%%

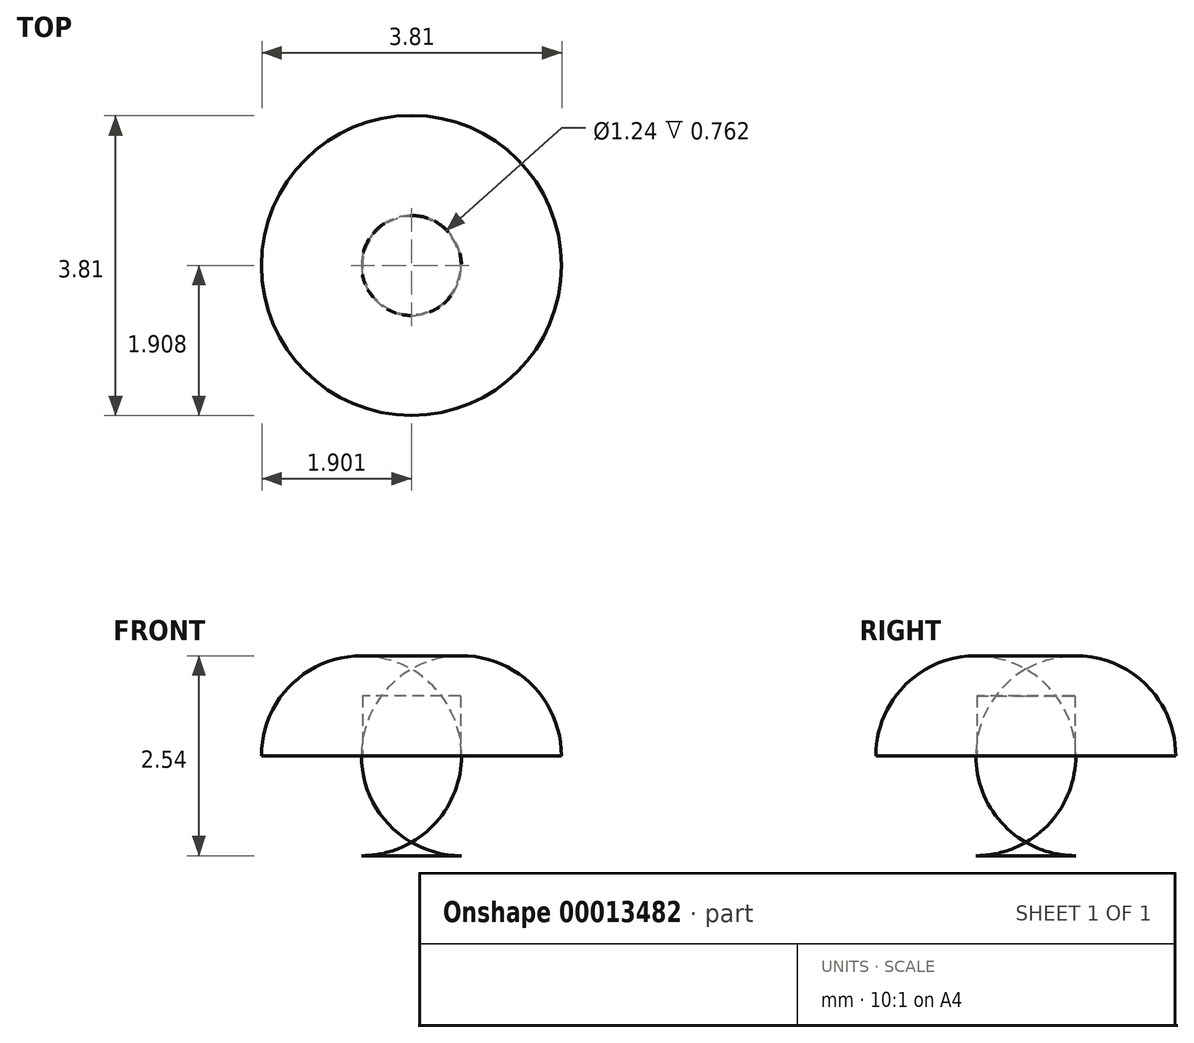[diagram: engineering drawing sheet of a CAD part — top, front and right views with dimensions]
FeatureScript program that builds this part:
annotation { "Feature Type Name" : "Feature", "Feature Type Description" : "" }
export const myFeature = defineFeature(function(context is Context, id is Id, definition is map)
    precondition{}
    {
        {
            var Q0;
            Q0=qCreatedBy(makeId("Top.planeOp"),FACE);
            var sketch = newSketch(context, id + "F0", { "sketchPlane" : qUnion([Q0])});
            skCircle(sketch, "E0", {"center": v(-116.57, -43.32) * mm, "radius": 1.9 * mm});
            skSolve(sketch);
        }
        {
            var Q0;
            Q0=makeQuery(id+"F0.imprint","IMPRINT",FACE,{"disambiguationData":[TD([[makeQuery(id+"F0.imprint","IMPRINT",EDGE,{"derivedFrom":sQuery(id+"F0.wireOp",EDGE,"E0")}),1.0]])]});
            extrude(context, id + "F1", {"entities" : qUnion([Q0]), "depth" : 1.27 * mm});
        }
        {
            var Q0;
            Q0=makeQuery(id+"F1.opExtrude","CAP_FACE",FACE,{"disambiguationData":[OSD([sQuery(id+"F0.wireOp",EDGE,"E0")])],"isStart":false});
            var sketch = newSketch(context, id + "F2", { "sketchPlane" : qUnion([Q0])});
            skCircle(sketch, "E1", {"center": v(-116.57, -43.32) * mm, "radius": 0.62 * mm});
            skSolve(sketch);
        }
        {
            var Q0;
            Q0=makeQuery(id+"F2.imprint","IMPRINT",FACE,{"disambiguationData":[TD([[makeQuery(id+"F2.imprint","IMPRINT",EDGE,{"derivedFrom":sQuery(id+"F2.wireOp",EDGE,"E1")}),1.0]])]});
            extrude(context, id + "F3", {"entities" : qUnion([Q0]), "operationType" : NewBodyOperationType.ADD, "depth" : 0.76 * mm});
        }
        {
            var Q0;
            Q0=makeQuery(id+"F1.opExtrude","CAP_EDGE",EDGE,{"disambiguationData":[OSD([sQuery(id+"F0.wireOp",EDGE,"E0")])],"isStart":true});
            fillet(context, id + "F4", {"entities" : qUnion([Q0]), "radius" : 1.27 * mm, "tangentPropagation" : true, "allowEdgeOverflow" : false});
        }
    });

%%

» EXERCISE OBJECTIVE
Report how many lines in the rows above contain the string "derivedFrom", with case counting. Reply with the number alone.

» RESULT
2